If a record contains a picture, leave the picture out and transcribe everything else exactly.

*** Opening of Given information ***

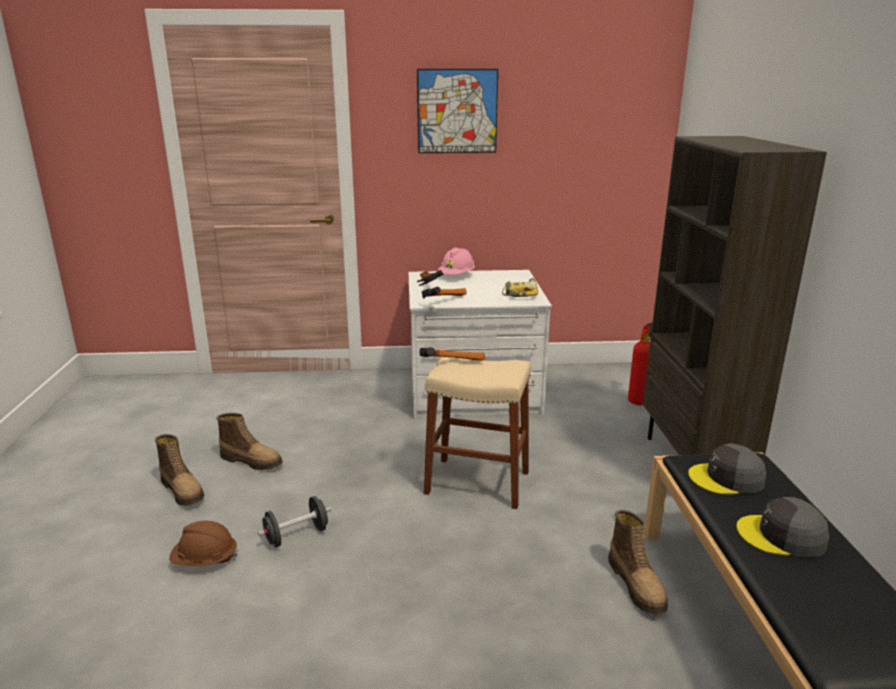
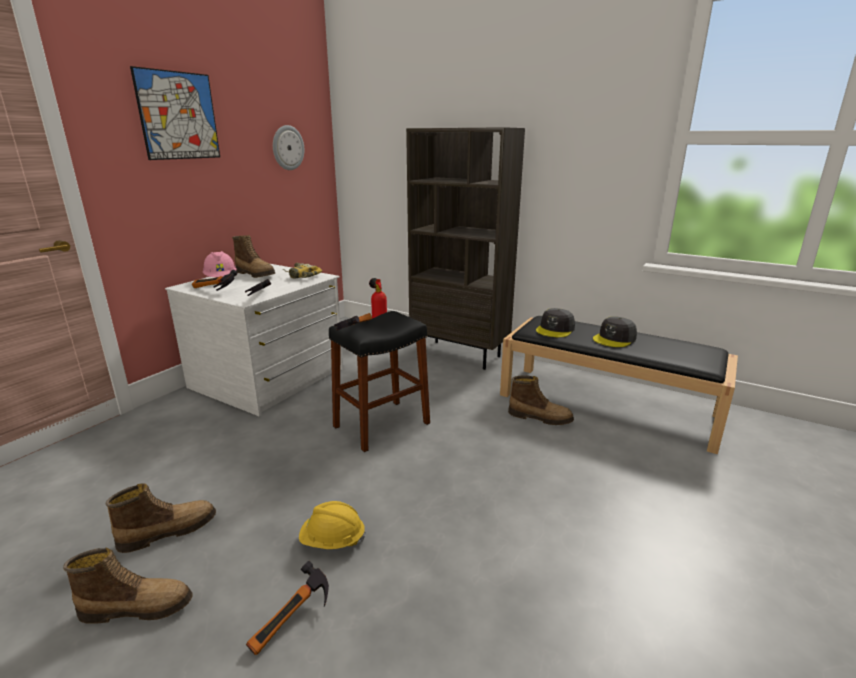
camera: 55 degrees left, 0 degrees up
(205, 560) = (294, 623): brown hard hat -> hammer
(297, 535) = (332, 541): black dumbbell -> yellow hard hat
(477, 482) = (381, 425): beige stool -> black stool
(491, 280) = (256, 274): none -> boot
(593, 144) = (287, 148): none -> wall clock

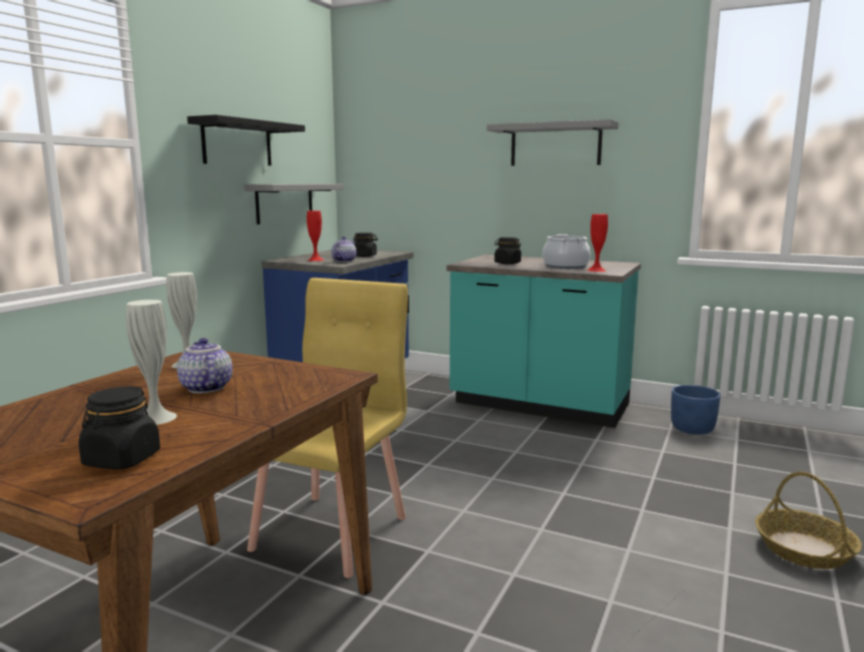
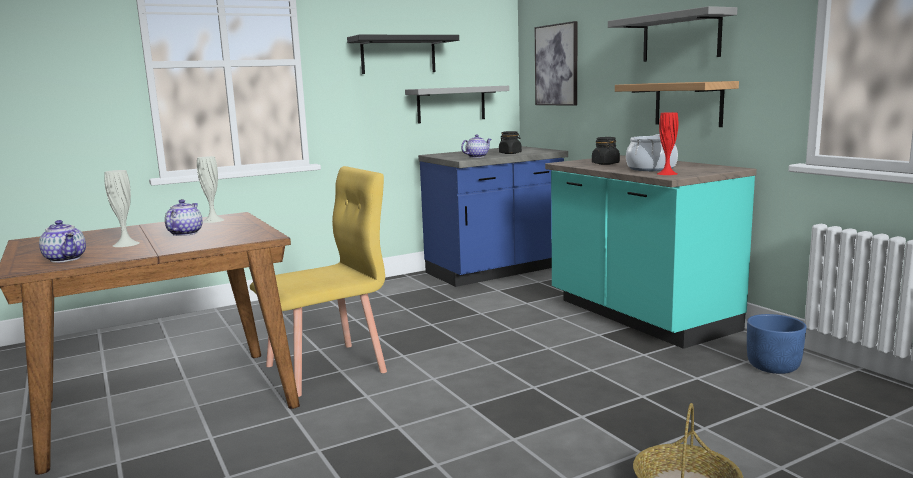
camera: 35 degrees right, 0 degrees up
(121, 460) = (66, 259): black jar -> teapot
(315, 260) = (459, 155): red vase -> none
(394, 164) = (556, 65): none -> picture
(564, 206) = (688, 104): none -> shelf

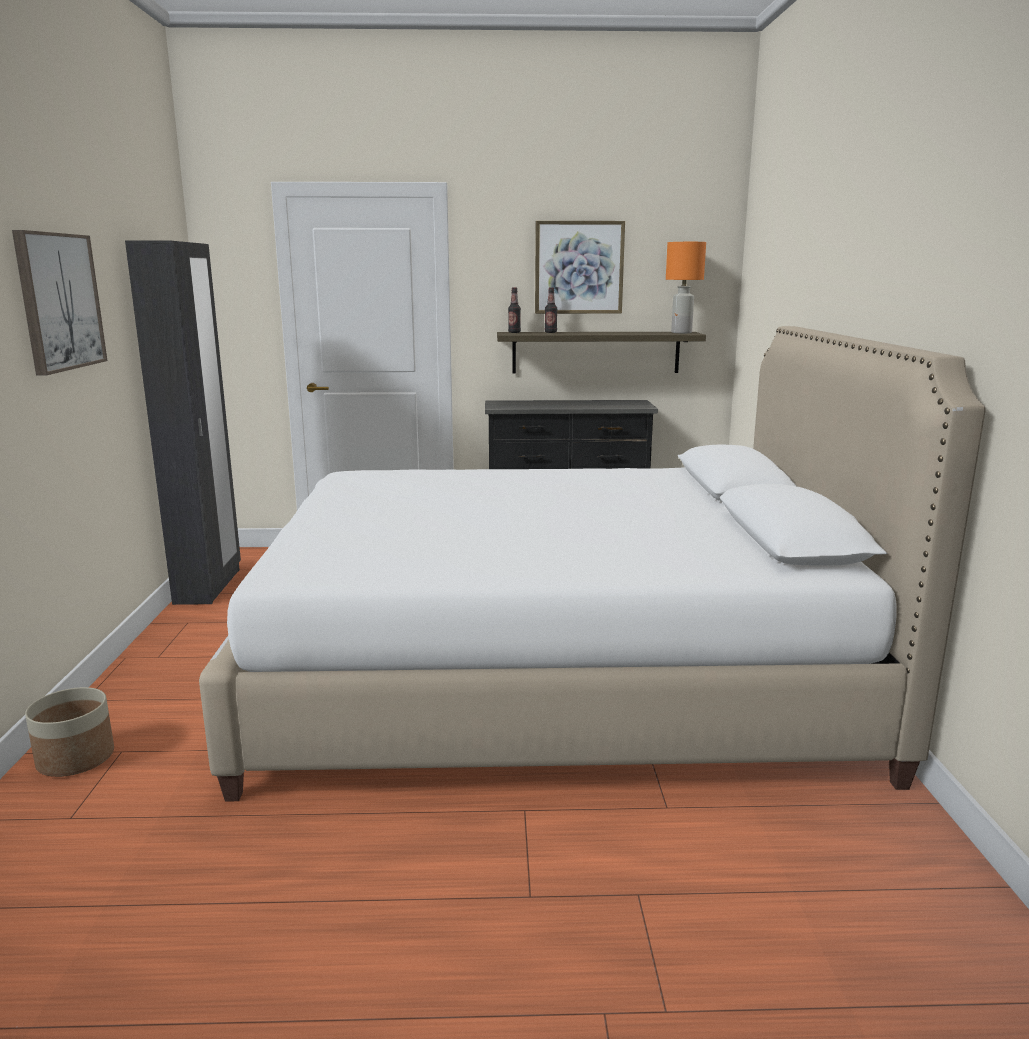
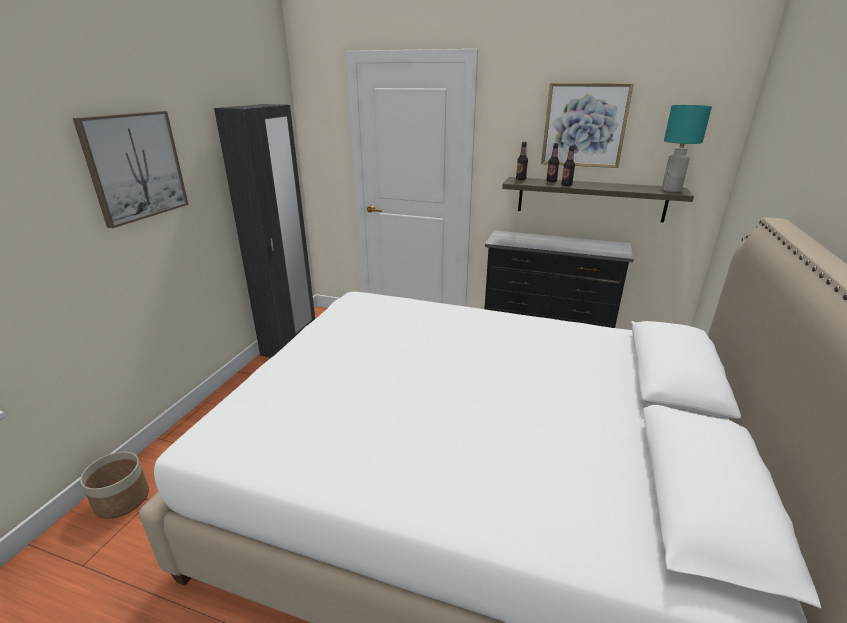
camera: 20 degrees right, 10 degrees up
(570, 333) = (566, 185): none -> bottle
(681, 332) = (671, 190): orange table lamp -> turquoise table lamp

*** Close of Given information ***

■ **Written solution**
camera: 55 degrees left, 0 degrees up
(205, 560) = (294, 623): brown hard hat -> hammer
(297, 535) = (332, 541): black dumbbell -> yellow hard hat
(477, 482) = (381, 425): beige stool -> black stool
(491, 280) = (256, 274): none -> boot
(593, 144) = (287, 148): none -> wall clock

camera: 35 degrees right, 0 degrees up
(121, 460) = (66, 259): black jar -> teapot
(315, 260) = (459, 155): red vase -> none
(394, 164) = (556, 65): none -> picture
(564, 206) = (688, 104): none -> shelf

camera: 20 degrees right, 10 degrees up
(570, 333) = (566, 185): none -> bottle
(681, 332) = (671, 190): orange table lamp -> turquoise table lamp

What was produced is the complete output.